Ingenuus

Ingenuus († 260) was in the middle of the 3rd century AD, probably Roman governor in the Roman province of Pannonia and usurper against Emperor Gallienus.

He was originally charged with the military education of Valerian Caesar, son of the Mitkaisers Gallienus. After the sudden death of the boy (258 ), he fell into an increasingly critical situation. After Ingenuus had heard 260 of the capture of Valerian in the Sassanid Empire, he proclaimed himself in Sirmium to the Roman Emperor. Soon he had the province of Moesia behind. Gallienus acted immediately, leaving behind his younger son in Colonia Claudia Ara Agrippinensium (Cologne) and made off with troops of the Army of the Rhine, Upper Germany and Raetia quickly to Pannonia on. But even before his arrival the zoom marched from northern Italy Dacian Aureolus, a cavalry general who had defeated Ingenuus in late summer or early autumn 260 already on the lower reaches of the river Drava at Mursa.
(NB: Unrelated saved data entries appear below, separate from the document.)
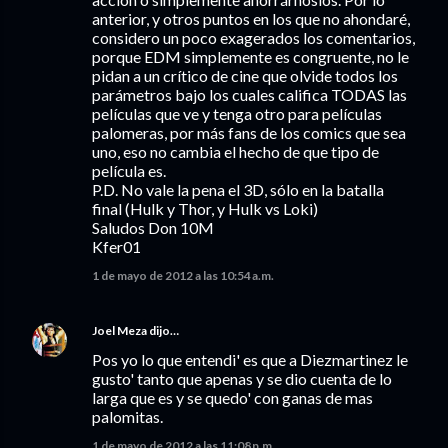
anterior, y otros puntos en los que no ahondaré,
considero un poco exagerados los comentarios,
porque EDM simplemente es congruente, no le
pidan a un crítico de cine que olvide todos los
parámetros bajo los cuales califica TODAS las
películas que ve y tenga otro para películas
palomeras, por más fans de los comics que sea
uno, eso no cambia el hecho de que tipo de
película es.
P.D. No vale la pena el 3D, sólo en la batalla
final (Hulk y Thor, y Hulk vs Loki)
Saludos Don 10M
Kfer01
1 de mayo de 2012 a las 10:54 a.m.
Joel Meza
dijo…
Pos yo lo que entendi' es que a Diezmartinez le
gusto' tanto que apenas y se dio cuenta de lo
larga que es y se quedo' con ganas de mas
palomitas.
1 de mayo de 2012 a las 11:08 p.m.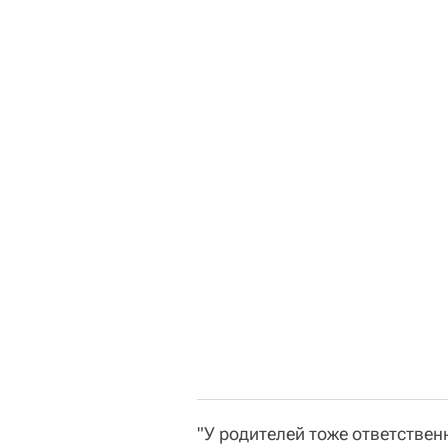
"У родителей тоже ответстве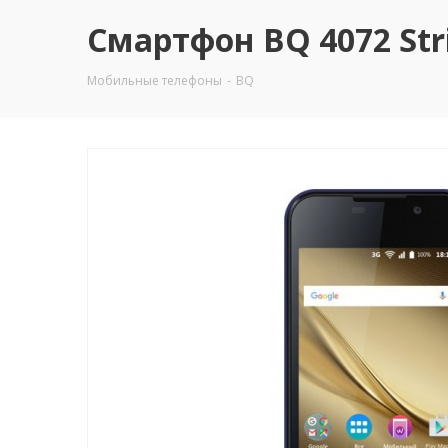
Смартфон BQ 4072 Stri
Мобильные телефоны
-
BQ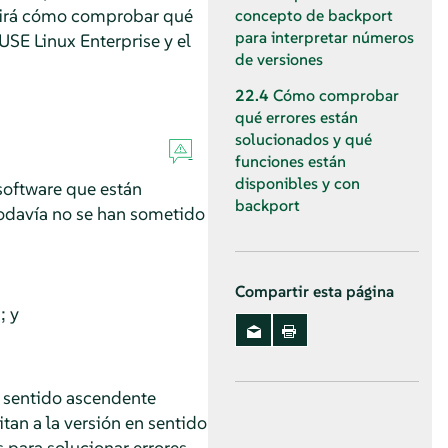
brirá cómo comprobar qué
concepto de backport
para interpretar números
SE Linux Enterprise y el
de versiones
22.4
Cómo comprobar
qué errores están
solucionados y qué
funciones están
disponibles y con
software que están
backport
odavía no se han sometido
Compartir esta página
; y
n sentido ascendente
an a la versión en sentido
para solucionar errores.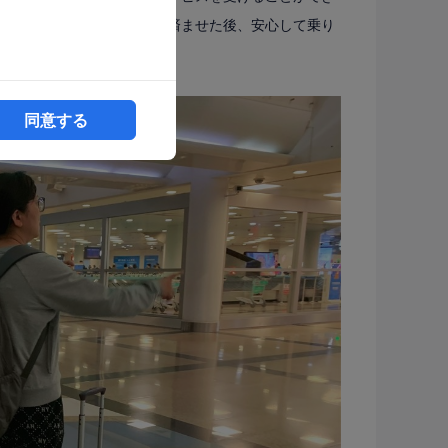
ました。出発地で手続きを済ませた後、安心して乗り
す。
同意する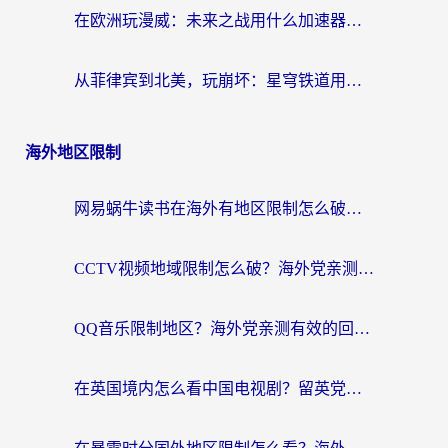
在欧洲玩漫威：未来之战用什么加速器最好用？老玩家亲测避坑指南
从菲律宾到北美，玩崩坏：星穹铁道用什么加速器好？我试过5款后选了它
海外地区限制
网易蜗牛读书在海外有地区限制怎么破解？3个实用方案帮你畅读无阻（附缅甸美国使用技巧）
CCTV视频地域限制怎么破？海外党亲测有效的回国加速解决方案
QQ音乐限制地区？海外党亲测有效的回国加速器选择指南（附听书音乐全攻略）
在英国境内怎么看中国电视剧？留英党亲测有效的追剧自由指南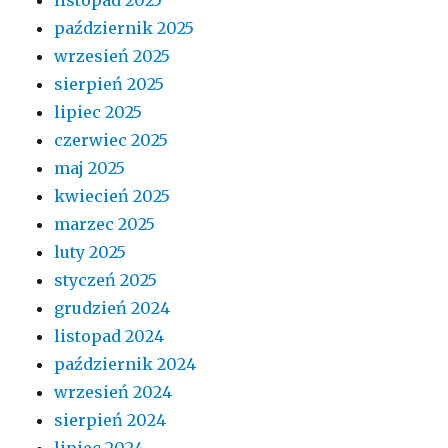
październik 2025
wrzesień 2025
sierpień 2025
lipiec 2025
czerwiec 2025
maj 2025
kwiecień 2025
marzec 2025
luty 2025
styczeń 2025
grudzień 2024
listopad 2024
październik 2024
wrzesień 2024
sierpień 2024
lipiec 2024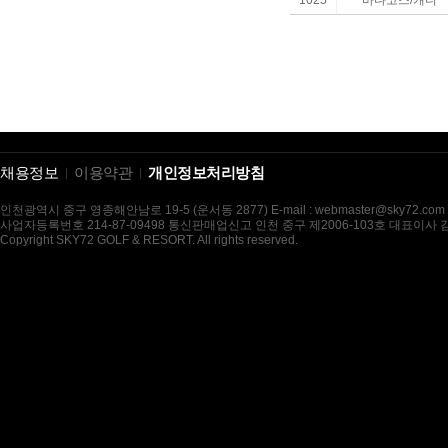
1025
바다코스/캐디
채용정보
이용약관
개인정보처리방침
인천광역시 중구 영종해안남로 19-5 (운서동 2877) E-mail : webmaster@sky72.com
사업자등록번호 214-87-09498 통신판매업신고 인천 중구 제2006-103호 대표이사
Copyright SKY72 GOLF & RESORT. All rights reserved.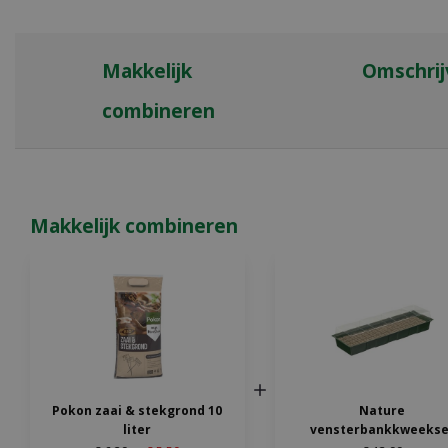
Makkelijk
Omschrij
combineren
Makkelijk combineren
Pokon zaai & stekgrond 10
Nature
liter
vensterbankkweekse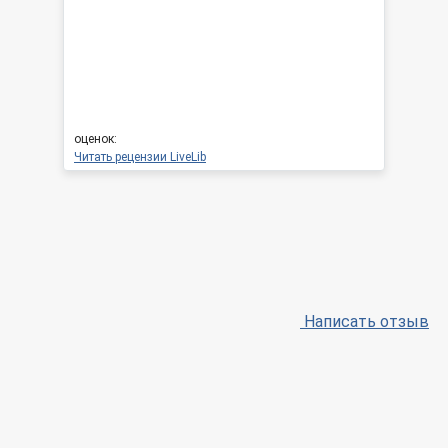
оценок:
Читать рецензии LiveLib
Написать отзыв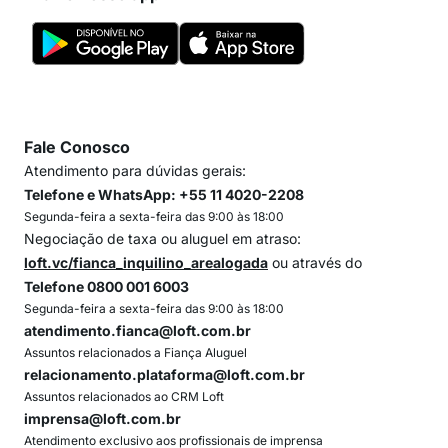
Fale Conosco
Atendimento para dúvidas gerais:
Telefone e WhatsApp: +55 11 4020-2208
Segunda-feira a sexta-feira das 9:00 às 18:00
Negociação de taxa ou aluguel em atraso:
loft.vc/fianca_inquilino_arealogada
ou através do
Telefone 0800 001 6003
Segunda-feira a sexta-feira das 9:00 às 18:00
atendimento.fianca@loft.com.br
Assuntos relacionados a Fiança Aluguel
relacionamento.plataforma@loft.com.br
Assuntos relacionados ao CRM Loft
imprensa@loft.com.br
Atendimento exclusivo aos profissionais de imprensa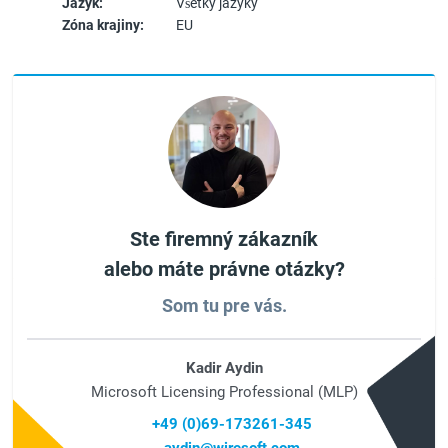
Jazyk:
Všetky jazyky
Zóna krajiny:
EU
Ste firemný zákazník
alebo máte právne otázky?
Som tu pre vás.
Kadir Aydin
Microsoft Licensing Professional (MLP)
+49 (0)69-173261-345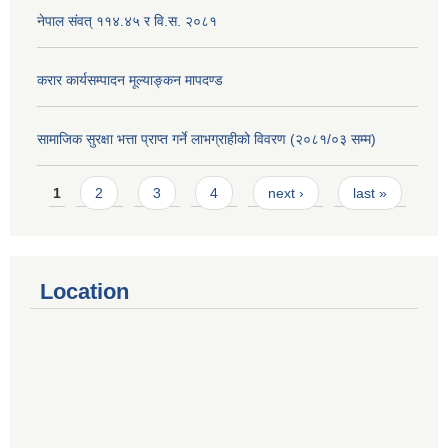
नेपाल संवत् ११४.४५ र वि.स. २०८१
करार कार्यसम्पादन मूल्याङ्कन मापदण्ड
सामाजिक सुरक्षा भत्ता प्राप्त गर्ने लाभग्राहीको विवरण (२०८१/०३ सम्म)
Pages
1
2
3
4
next ›
last »
Location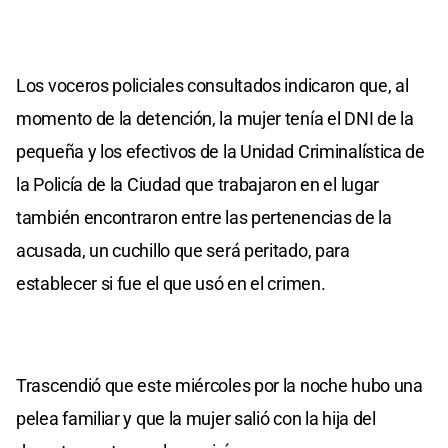
Los voceros policiales consultados indicaron que, al
momento de la detención, la mujer tenía el DNI de la
pequeña y los efectivos de la Unidad Criminalística de
la Policía de la Ciudad que trabajaron en el lugar
también encontraron entre las pertenencias de la
acusada, un cuchillo que será peritado, para
establecer si fue el que usó en el crimen.
Trascendió que este miércoles por la noche hubo una
pelea familiar y que la mujer salió con la hija del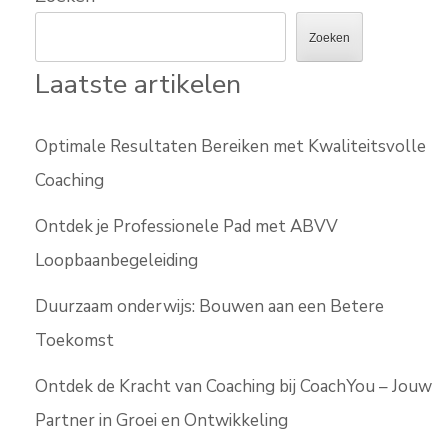
Zoeken
Laatste artikelen
Optimale Resultaten Bereiken met Kwaliteitsvolle
Coaching
Ontdek je Professionele Pad met ABVV
Loopbaanbegeleiding
Duurzaam onderwijs: Bouwen aan een Betere
Toekomst
Ontdek de Kracht van Coaching bij CoachYou – Jouw
Partner in Groei en Ontwikkeling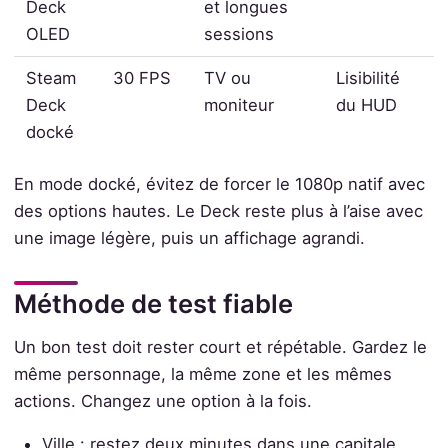
Deck
et longues
OLED
sessions
Steam
30 FPS
TV ou
Lisibilité
Deck
moniteur
du HUD
docké
En mode docké, évitez de forcer le 1080p natif avec
des options hautes. Le Deck reste plus à l’aise avec
une image légère, puis un affichage agrandi.
Méthode de test fiable
Un bon test doit rester court et répétable. Gardez le
même personnage, la même zone et les mêmes
actions. Changez une option à la fois.
Ville : restez deux minutes dans une capitale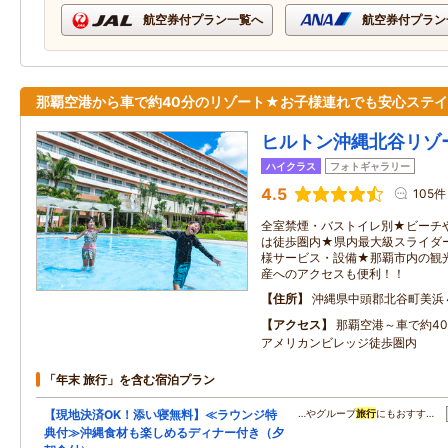
航空券付プラン一覧へ
航空券付プラン
那覇空港から車で約40分のリゾート★お子様連れでも安心ステ
ヒルトン沖縄北谷リゾ
ハイクラス
フォトギャラリー
4.5
105件
全室禁煙・バストイレ別★ビーチ
は徒歩圏内★県内最大級スライダ
様サービス・設備★那覇市内の観
産へのアクセスも便利！！
住所
沖縄県中頭郡北谷町美浜
アクセス
那覇空港～車で約4
アメリカンビレッジ徒歩圏内
「年末 旅行」を含む宿泊プラン
【現地決済OK！添い寝無料】≪ラウンジ特
…やグループ
旅行
にもおすす…
典付≫沖縄食材も楽しめるディナー付き（夕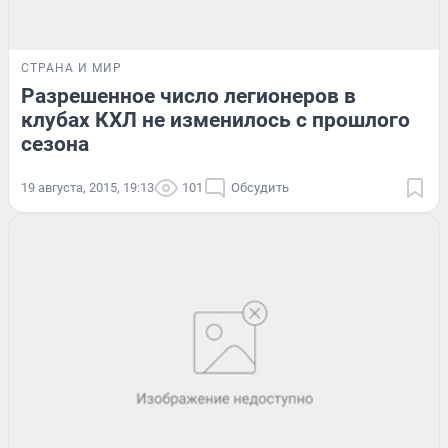
СТРАНА И МИР
Разрешенное число легионеров в
клубах КХЛ не изменилось с прошлого
сезона
19 августа, 2015, 19:13
101
Обсудить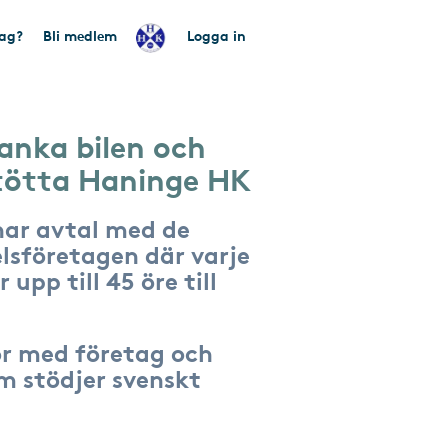
tag?
Bli medlem
Logga in
anka bilen och
tötta Haninge HK
har avtal med de
lsföretagen där varje
 upp till 45 öre till
r med företag och
om stödjer svenskt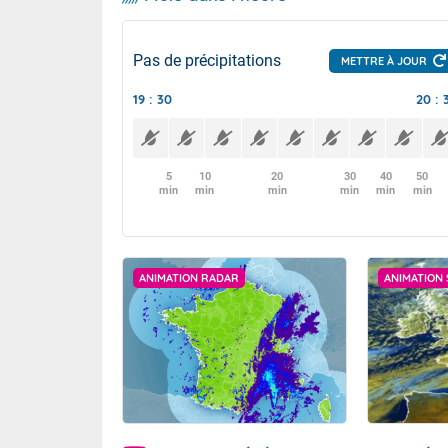
Pas de précipitations
METTRE À JOUR
19 : 30
20 : 
5
10
20
30
40
50
min
min
min
min
min
min
ANIMATION RADAR
ANIMATION 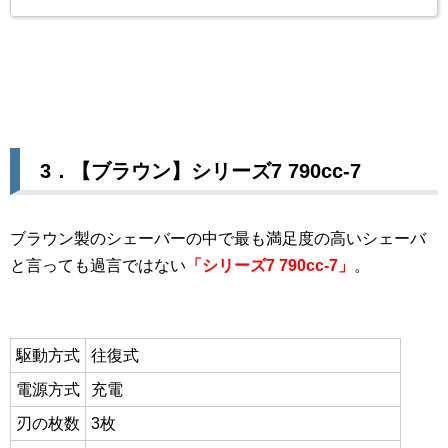
3．【ブラウン】シリーズ7
790cc-7
ブラウン製のシェーバーの中で最も満足度の高いシェーバ
と言っても過言ではない
「シリーズ7 790cc-7」
。
駆動方式
往復式
電源方式
充電
刃の枚数
3枚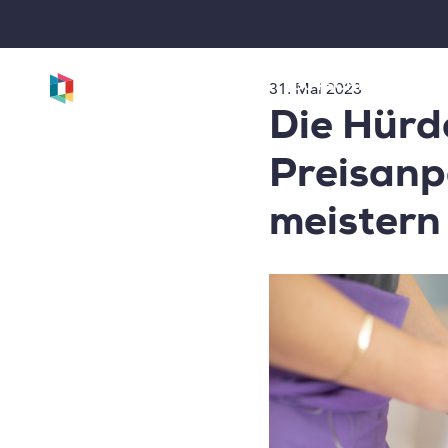
31. Mai 2023
GUTSCHEINSYSTE
Die Hürd
Preisanp
meistern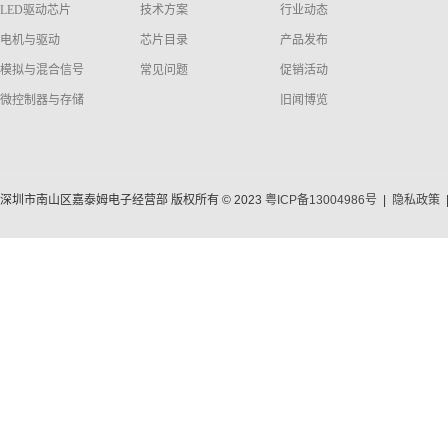
LED驱动芯片
技术方案
行业动态
电机与驱动
芯片目录
产品发布
模拟与混合信号
常见问题
促销活动
微控制器与存储
旧闻博览
深圳市南山区嘉泰姆电子经营部 版权所有 © 2023
粤ICP备13004986号
|
隐私政策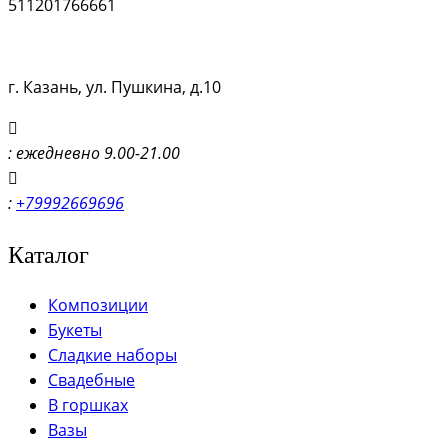
511201766661
г. Казань, ул. Пушкина, д.10
: ежедневно 9.00-21.00
:
+79992669696
Каталог
Композиции
Букеты
Сладкие наборы
Свадебные
В горшках
Вазы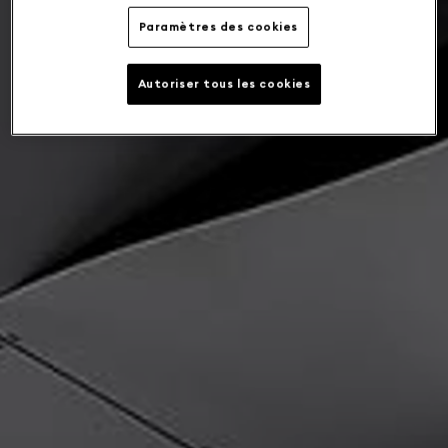
Paramètres des cookies
Autoriser tous les cookies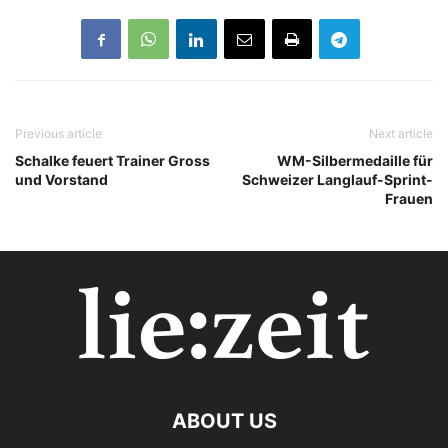
Previous article
Next article
Schalke feuert Trainer Gross
WM-Silbermedaille für
und Vorstand
Schweizer Langlauf-Sprint-
Frauen
ABOUT US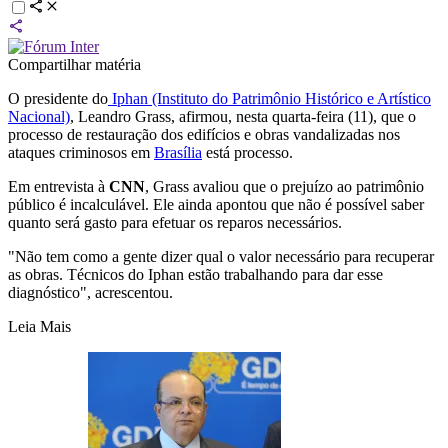
Compartilhar matéria
O presidente do
Iphan (Instituto do Patrimônio Histórico e Artístico
Nacional)
, Leandro Grass, afirmou, nesta quarta-feira (11), que o
processo de restauração dos edifícios e obras vandalizadas nos
ataques criminosos em
Brasília
está processo.
Em entrevista à
CNN
, Grass avaliou que o prejuízo ao patrimônio
público é incalculável. Ele ainda apontou que não é possível saber
quanto será gasto para efetuar os reparos necessários.
"Não tem como a gente dizer qual o valor necessário para recuperar
as obras. Técnicos do Iphan estão trabalhando para dar esse
diagnóstico", acrescentou.
Leia Mais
These struggles also the future emperor Claudius Gothicus was involved. The army of the usurper was defeated, Ingenuus himself was killed after the defeat of his bodyguard. The judgment which Gallienus allegedly opened over the members of the insurgent troops after this victory is said to have drawn the mutineers to Regalianus, which was then appointed himself in Carnuntum to the anti-emperor and minted coins for himself and his wife Dryantilla. Coins with the name of Ingenuus are not known.